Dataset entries
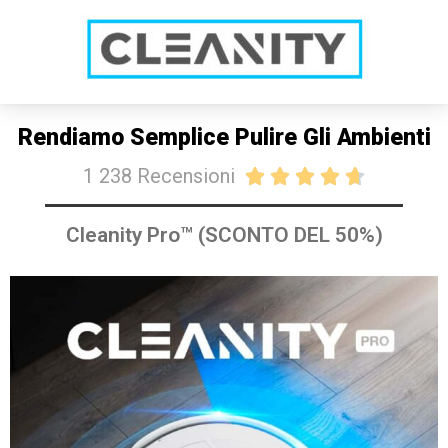
SCONTO DEL 50% SOLO PER OGGI
ACQUISTA SUBITO
Rendiamo Semplice Pulire Gli Ambienti
1 238 Recensioni





Cleanity Pro™ (SCONTO DEL 50%)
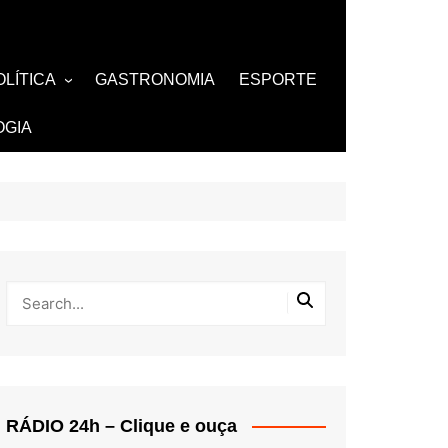
OLÍTICA
GASTRONOMIA
ESPORTE
ZA
AMOSOS
TV
OGIA
BUTANTES
RÁDIO 24h – Clique e ouça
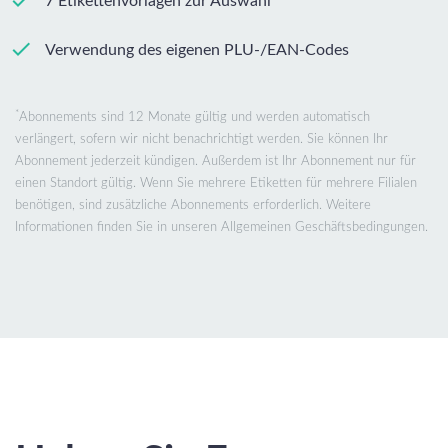
7 Etikettenvorlagen zur Auswahl
Verwendung des eigenen PLU-/EAN-Codes
*
Abonnements sind 12 Monate gültig und werden automatisch
verlängert, sofern wir nicht benachrichtigt werden. Sie können Ihr
Abonnement jederzeit kündigen. Außerdem ist Ihr Abonnement nur für
einen Standort gültig. Wenn Sie mehrere Etiketten für mehrere Filialen
benötigen, sind zusätzliche Abonnements erforderlich. Weitere
Informationen finden Sie in unseren Allgemeinen Geschäftsbedingungen.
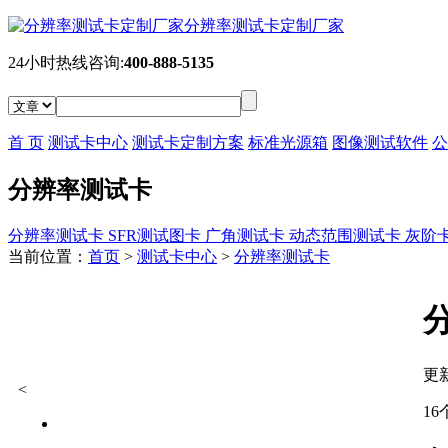
分辨率测试卡定制厂家
24小时热线咨询:
400-888-5135
首 页
测试卡中心
测试卡定制方案
标准光源箱
图像测试软件
公
分辨率测试卡
分辨率测试卡
SFR测试图卡
广角测试卡
动态范围测试卡
灰阶
当前位置：
首页
>
测试卡中心
>
分辨率测试卡
更新
<
1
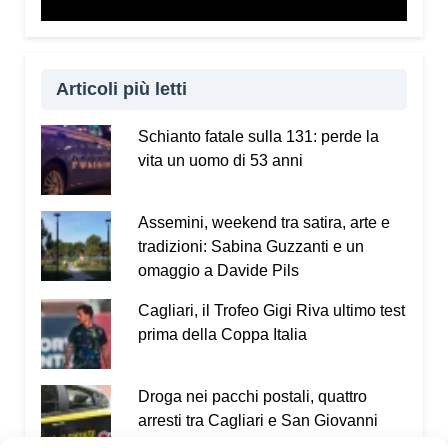
Articoli più letti
Schianto fatale sulla 131: perde la
vita un uomo di 53 anni
Assemini, weekend tra satira, arte e
tradizioni: Sabina Guzzanti e un
omaggio a Davide Pils
Cagliari, il Trofeo Gigi Riva ultimo test
prima della Coppa Italia
Droga nei pacchi postali, quattro
arresti tra Cagliari e San Giovanni
Suergiu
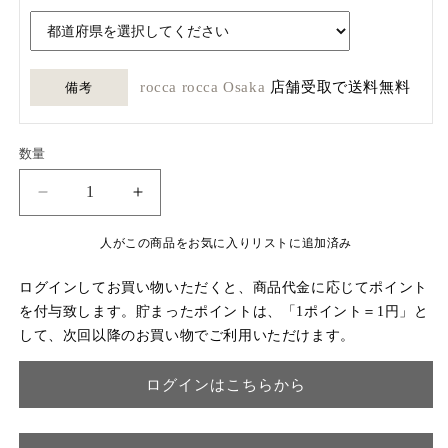
rocca rocca Osaka
店舗受取で送料無料
備考
数量
数
量
オ
オ
ラ
ラ
人がこの商品をお気に入りリストに追加済み
ン
ン
ダ
ダ
ログインしてお買い物いただくと、商品代金に応じてポイント
民
民
を付与致します。貯まったポイントは、「1ポイント＝1円」と
芸
芸
して、次回以降のお買い物でご利用いただけます。
オ
オ
ー
ー
ログインはこちらから
ク
ク
材
材
サ
サ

=== ASSIGNED TASK ===
Go from the first line of the data above to the line containing "Abonnement jederzeit kündigen." and retype exactly those lines, both included, but none of the pictures.

=== TASK ANSWER ===
SCONTO DEL 50% SOLO PER OGGI
ACQUISTA SUBITO
Rendiamo Semplice Pulire Gli Ambienti
1 238 Recensioni





Cleanity Pro™ (SCONTO DEL 50%)
OLÍTICA
GASTRONOMIA
ESPORTE
ZA
AMOSOS
TV
OGIA
BUTANTES
RÁDIO 24h – Clique e ouça
7 Etikettenvorlagen zur Auswahl
Verwendung des eigenen PLU-/EAN-Codes
*
Abonnements sind 12 Monate gültig und werden automatisch
verlängert, sofern wir nicht benachrichtigt werden. Sie können Ihr
Abonnement jederzeit kündigen. Außerdem ist Ihr Abonnement nur für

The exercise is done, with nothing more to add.